◆ **PROBLEM 1**
According to the article below on the Ohio death-row case, who is the lawyer representing Kenneth Biros?
◆ **PROBLEM 2**
Reproduce verbatim the portion of the article below on the Ohio death-row case that runs between "Dec 07, 2009" and "to human experimentation.", inclusive.

Dec 07, 2009
Lawyers acting for a prisoner on death row in Ohio were scrambling to delay his scheduled execution tomorrow morning using a new method of lethal injection that is widely used to put down pets. The procedure has never been tried out on humans and is tantamount, critics say, to human experimentation.
Barring last-minute appeals and stays of execution, Kenneth Biros, 51, will be put to death using a massive overdose of an anaesthetic. It would be the first time that a single-drug lethal injection had been administered, in contrast to the triple-drug cocktail that has become the norm in the 37 American states that have death row prisoners.
Opponents of the death penalty and lawyers involved in the Biros case have decried the move towards the single-drug method as over-hasty.
Tim Sweeney, Biros's lawyer, said: "This truly is experimentation and a more careful look needs to be taken by the courts before this new method can be used."
Sweeney and his legal team were launching last-minute attempts to persuade the courts to postpone the execution while further thought is given to the method. They were appealing to the federal appeals court and potentially to the supreme court.

◆ **MATERIAL SHOWN**
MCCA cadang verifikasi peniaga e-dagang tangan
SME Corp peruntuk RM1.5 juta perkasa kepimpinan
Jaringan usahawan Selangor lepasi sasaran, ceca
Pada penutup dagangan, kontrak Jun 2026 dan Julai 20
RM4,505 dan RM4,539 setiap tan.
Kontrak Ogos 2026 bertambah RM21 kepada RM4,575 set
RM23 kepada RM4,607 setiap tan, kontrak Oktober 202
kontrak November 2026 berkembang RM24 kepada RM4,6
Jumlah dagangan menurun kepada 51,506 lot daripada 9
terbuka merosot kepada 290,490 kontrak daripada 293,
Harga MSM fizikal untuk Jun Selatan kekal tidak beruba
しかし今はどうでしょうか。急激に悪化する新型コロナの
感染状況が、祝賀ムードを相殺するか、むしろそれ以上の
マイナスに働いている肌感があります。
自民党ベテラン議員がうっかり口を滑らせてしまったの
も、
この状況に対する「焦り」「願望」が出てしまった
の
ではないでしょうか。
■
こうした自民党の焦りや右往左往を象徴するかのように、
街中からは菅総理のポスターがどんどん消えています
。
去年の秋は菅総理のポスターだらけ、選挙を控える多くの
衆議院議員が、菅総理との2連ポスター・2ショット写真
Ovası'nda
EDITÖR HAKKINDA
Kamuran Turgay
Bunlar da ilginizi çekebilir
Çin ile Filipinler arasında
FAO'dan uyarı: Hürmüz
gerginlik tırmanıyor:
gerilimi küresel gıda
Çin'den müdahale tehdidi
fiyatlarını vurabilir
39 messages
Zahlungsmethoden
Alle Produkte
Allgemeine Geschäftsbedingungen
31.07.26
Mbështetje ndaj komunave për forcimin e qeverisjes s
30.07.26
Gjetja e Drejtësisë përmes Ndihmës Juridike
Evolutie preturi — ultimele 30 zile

◆ **EXPECTED OUTPUT 1**
Tim Sweeney

◆ **EXPECTED OUTPUT 2**
Dec 07, 2009
Lawyers acting for a prisoner on death row in Ohio were scrambling to delay his scheduled execution tomorrow morning using a new method of lethal injection that is widely used to put down pets. The procedure has never been tried out on humans and is tantamount, critics say, to human experimentation.